Books


F. Paul Wilson has had a long and distinguished career writing fiction that refuses to be pigeonholed into one neat generic lump. He has written thrillers, horror, SF and even a New Age-type adventure. One never knows what a new Wilson novel will bring, but there is a common chord running through every piece of fiction he has ever published: Excellence.

In the 90's F. Paul Wilson wrote a beautiful novel called Virgin. But at the time he was enjoying success with a series of medical thrillers and he (or maybe his publisher) didn't want a religious novel to throw his readers off. Not one to let a solid novel languish, he published Virgin as a paperback original under his wife's name. Now Virgin is available under its true author's name, thanks to the great people at Borderlands Press.

I said that Virgin is a solid novel, but it's really more than that. I look at the novels that Paul has given us and favorites include The Keep, The Tomb, Black Wind, Sibs, Legacies, Sims and Midnight Mass. Surely Virgin belongs on the same list of the best that this prolific writer has written.

Virgin is a religious-themed thriller. It's an espionage novel and a work with a powerful message. The dust jacket compares it to the film, The Next Voice You Hear, but it also reminds of a Philip Wylie novel called The Answer. In each the world is contacted by an irrefutable divine source with a sobering cautionary message.

The novel opens with a pair of poor brothers in Israel who investigate an errant Scud missile's landing. Hoping to find some metal that they can sell, the two instead make a discovery that instigates an International furor and changes the world as everyone knows it.

As always in F. Paul Wilson's fiction, the reader is acquainted with characters that resonate with credibility. Each have their own goals in the drama that ensues from the finding of a preserved corpse that is believed to be the remains of The Virgin Mary. Tensions escalate as various factions grapple to use the relic for their own means.

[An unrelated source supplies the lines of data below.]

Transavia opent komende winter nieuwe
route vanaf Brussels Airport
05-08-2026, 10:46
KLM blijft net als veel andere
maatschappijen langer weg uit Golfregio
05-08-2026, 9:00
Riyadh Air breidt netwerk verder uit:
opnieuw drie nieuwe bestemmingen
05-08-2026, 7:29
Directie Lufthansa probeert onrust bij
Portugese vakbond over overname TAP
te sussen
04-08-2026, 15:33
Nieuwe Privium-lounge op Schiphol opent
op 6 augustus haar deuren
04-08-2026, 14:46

Virgin is more than just a good read. It is a story of great spiritual power and a sad reminder of the fallibility and weakness of the human condition. But it also celebrates the essential decency that I believe exists in the majority of our flawed species.

As of this writing, there are still some copies of the limited edition of 350 copies that were published. A trade paperback is forthcoming and I urge every reader to buy one or the other. I recommend it to the faithful as well as those that choose not to believe in God. For the truths in Virgin's pages are just as meaningful to us all, regardless of our faith.